If a line below contains the string "bladder", copy it out.

____

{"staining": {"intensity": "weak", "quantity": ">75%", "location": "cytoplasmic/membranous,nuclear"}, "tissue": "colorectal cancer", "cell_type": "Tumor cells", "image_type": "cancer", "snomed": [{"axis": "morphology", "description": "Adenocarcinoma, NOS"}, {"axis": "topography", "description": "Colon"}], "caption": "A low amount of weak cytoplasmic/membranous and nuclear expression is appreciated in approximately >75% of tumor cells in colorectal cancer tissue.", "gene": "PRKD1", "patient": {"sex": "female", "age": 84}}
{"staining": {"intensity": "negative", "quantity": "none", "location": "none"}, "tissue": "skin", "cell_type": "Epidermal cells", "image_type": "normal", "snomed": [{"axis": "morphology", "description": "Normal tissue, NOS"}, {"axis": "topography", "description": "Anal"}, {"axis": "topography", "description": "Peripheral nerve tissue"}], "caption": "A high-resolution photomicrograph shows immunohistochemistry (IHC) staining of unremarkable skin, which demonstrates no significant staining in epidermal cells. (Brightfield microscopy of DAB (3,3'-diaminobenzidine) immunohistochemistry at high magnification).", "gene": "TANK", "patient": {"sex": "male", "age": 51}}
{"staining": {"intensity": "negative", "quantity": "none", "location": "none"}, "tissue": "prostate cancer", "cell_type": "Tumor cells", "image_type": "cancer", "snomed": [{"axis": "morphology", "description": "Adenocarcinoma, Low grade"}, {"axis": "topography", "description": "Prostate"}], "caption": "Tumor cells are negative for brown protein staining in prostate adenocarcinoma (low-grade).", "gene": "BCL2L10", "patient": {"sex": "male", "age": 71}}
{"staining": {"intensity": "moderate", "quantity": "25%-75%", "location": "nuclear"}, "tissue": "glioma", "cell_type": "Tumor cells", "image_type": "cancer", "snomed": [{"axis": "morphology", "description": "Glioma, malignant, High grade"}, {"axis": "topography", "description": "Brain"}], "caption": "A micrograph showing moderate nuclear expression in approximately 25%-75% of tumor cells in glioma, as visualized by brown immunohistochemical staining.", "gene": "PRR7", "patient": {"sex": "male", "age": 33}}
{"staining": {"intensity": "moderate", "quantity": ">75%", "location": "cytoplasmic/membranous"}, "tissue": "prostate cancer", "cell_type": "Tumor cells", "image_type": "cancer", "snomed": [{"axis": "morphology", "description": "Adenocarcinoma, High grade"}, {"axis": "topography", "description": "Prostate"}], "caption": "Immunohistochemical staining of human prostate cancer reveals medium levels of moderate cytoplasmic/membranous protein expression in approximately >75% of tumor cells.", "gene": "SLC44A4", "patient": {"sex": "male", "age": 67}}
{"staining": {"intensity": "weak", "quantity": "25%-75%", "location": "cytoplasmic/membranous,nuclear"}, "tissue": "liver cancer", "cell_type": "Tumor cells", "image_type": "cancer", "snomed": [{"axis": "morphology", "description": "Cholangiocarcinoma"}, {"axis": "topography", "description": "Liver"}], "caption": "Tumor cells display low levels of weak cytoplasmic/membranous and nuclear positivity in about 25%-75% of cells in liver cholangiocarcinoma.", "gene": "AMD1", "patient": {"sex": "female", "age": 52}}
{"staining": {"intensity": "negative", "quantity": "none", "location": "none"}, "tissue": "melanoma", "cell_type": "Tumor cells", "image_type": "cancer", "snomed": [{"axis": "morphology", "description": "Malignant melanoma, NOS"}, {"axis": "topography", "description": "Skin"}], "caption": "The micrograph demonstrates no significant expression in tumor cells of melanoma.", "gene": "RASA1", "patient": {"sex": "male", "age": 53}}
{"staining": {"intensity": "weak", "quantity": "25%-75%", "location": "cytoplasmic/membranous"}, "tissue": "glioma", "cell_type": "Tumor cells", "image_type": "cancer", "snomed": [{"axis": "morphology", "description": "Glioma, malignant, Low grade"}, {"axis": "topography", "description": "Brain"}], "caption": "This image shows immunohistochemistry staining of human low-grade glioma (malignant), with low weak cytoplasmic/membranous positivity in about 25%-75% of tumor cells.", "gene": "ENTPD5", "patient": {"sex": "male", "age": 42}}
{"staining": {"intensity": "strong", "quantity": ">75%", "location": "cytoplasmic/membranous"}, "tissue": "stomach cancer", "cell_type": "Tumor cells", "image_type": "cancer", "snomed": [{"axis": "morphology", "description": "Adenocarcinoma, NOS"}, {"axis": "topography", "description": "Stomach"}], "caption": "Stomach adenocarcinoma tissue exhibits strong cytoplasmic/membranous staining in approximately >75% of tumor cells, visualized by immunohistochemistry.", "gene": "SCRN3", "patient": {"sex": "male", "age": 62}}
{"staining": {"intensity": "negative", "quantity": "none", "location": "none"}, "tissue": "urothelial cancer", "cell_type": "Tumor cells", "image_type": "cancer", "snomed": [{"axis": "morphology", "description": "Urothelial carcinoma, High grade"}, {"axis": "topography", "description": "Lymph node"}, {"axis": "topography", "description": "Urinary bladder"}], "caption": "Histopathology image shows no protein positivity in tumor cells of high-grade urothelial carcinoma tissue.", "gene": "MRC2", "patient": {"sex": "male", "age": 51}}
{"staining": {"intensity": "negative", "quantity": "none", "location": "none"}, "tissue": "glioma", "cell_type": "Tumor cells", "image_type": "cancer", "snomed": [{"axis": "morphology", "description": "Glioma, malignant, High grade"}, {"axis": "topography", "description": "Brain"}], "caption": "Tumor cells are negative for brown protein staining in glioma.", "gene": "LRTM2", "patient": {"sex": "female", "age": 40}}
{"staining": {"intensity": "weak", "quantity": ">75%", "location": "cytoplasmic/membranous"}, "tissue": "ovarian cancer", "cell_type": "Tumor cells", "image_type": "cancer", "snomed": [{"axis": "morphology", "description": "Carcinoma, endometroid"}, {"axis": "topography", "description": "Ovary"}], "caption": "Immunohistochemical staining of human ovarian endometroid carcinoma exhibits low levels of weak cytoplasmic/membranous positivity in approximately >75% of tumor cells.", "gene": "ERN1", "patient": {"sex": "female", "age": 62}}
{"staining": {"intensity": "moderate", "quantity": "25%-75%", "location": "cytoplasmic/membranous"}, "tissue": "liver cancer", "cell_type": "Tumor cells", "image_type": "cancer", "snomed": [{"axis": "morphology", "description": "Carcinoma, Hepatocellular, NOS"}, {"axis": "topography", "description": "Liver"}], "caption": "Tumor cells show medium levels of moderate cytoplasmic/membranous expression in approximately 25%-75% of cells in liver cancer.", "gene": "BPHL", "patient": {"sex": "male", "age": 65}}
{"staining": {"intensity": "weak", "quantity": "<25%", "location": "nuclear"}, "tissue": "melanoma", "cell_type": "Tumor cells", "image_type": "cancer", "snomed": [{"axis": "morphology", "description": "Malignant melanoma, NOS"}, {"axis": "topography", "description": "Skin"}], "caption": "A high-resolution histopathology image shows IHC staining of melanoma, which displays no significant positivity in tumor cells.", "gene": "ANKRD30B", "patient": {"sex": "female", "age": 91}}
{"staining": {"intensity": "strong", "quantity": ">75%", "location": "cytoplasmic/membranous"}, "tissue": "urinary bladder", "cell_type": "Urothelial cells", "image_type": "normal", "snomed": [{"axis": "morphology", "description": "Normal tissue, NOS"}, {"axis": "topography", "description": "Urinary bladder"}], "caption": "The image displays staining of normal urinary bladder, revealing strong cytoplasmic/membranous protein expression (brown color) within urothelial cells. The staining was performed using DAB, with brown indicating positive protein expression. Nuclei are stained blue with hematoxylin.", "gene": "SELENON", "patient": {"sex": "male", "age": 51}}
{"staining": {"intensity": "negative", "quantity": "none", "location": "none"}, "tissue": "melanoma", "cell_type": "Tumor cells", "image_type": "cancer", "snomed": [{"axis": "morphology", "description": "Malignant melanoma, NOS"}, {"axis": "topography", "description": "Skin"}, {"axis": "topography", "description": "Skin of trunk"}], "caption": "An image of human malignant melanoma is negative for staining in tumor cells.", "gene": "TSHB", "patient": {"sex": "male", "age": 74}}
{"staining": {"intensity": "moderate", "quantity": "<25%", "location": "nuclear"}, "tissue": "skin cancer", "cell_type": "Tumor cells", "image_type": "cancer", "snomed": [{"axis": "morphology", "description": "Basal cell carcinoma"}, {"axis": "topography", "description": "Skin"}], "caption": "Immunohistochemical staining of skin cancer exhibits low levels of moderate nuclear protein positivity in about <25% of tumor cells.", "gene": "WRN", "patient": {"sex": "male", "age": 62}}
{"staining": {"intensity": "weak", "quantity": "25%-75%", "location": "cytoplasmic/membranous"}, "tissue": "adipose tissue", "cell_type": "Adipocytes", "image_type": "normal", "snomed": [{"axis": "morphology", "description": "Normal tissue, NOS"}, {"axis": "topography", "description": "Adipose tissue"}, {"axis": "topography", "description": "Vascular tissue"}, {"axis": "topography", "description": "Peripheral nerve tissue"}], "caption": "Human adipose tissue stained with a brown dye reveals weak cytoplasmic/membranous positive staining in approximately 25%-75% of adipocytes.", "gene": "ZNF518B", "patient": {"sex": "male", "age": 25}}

____

▶ ANSWER SECTION
{"staining": {"intensity": "negative", "quantity": "none", "location": "none"}, "tissue": "urothelial cancer", "cell_type": "Tumor cells", "image_type": "cancer", "snomed": [{"axis": "morphology", "description": "Urothelial carcinoma, High grade"}, {"axis": "topography", "description": "Lymph node"}, {"axis": "topography", "description": "Urinary bladder"}], "caption": "Histopathology image shows no protein positivity in tumor cells of high-grade urothelial carcinoma tissue.", "gene": "MRC2", "patient": {"sex": "male", "age": 51}}
{"staining": {"intensity": "strong", "quantity": ">75%", "location": "cytoplasmic/membranous"}, "tissue": "urinary bladder", "cell_type": "Urothelial cells", "image_type": "normal", "snomed": [{"axis": "morphology", "description": "Normal tissue, NOS"}, {"axis": "topography", "description": "Urinary bladder"}], "caption": "The image displays staining of normal urinary bladder, revealing strong cytoplasmic/membranous protein expression (brown color) within urothelial cells. The staining was performed using DAB, with brown indicating positive protein expression. Nuclei are stained blue with hematoxylin.", "gene": "SELENON", "patient": {"sex": "male", "age": 51}}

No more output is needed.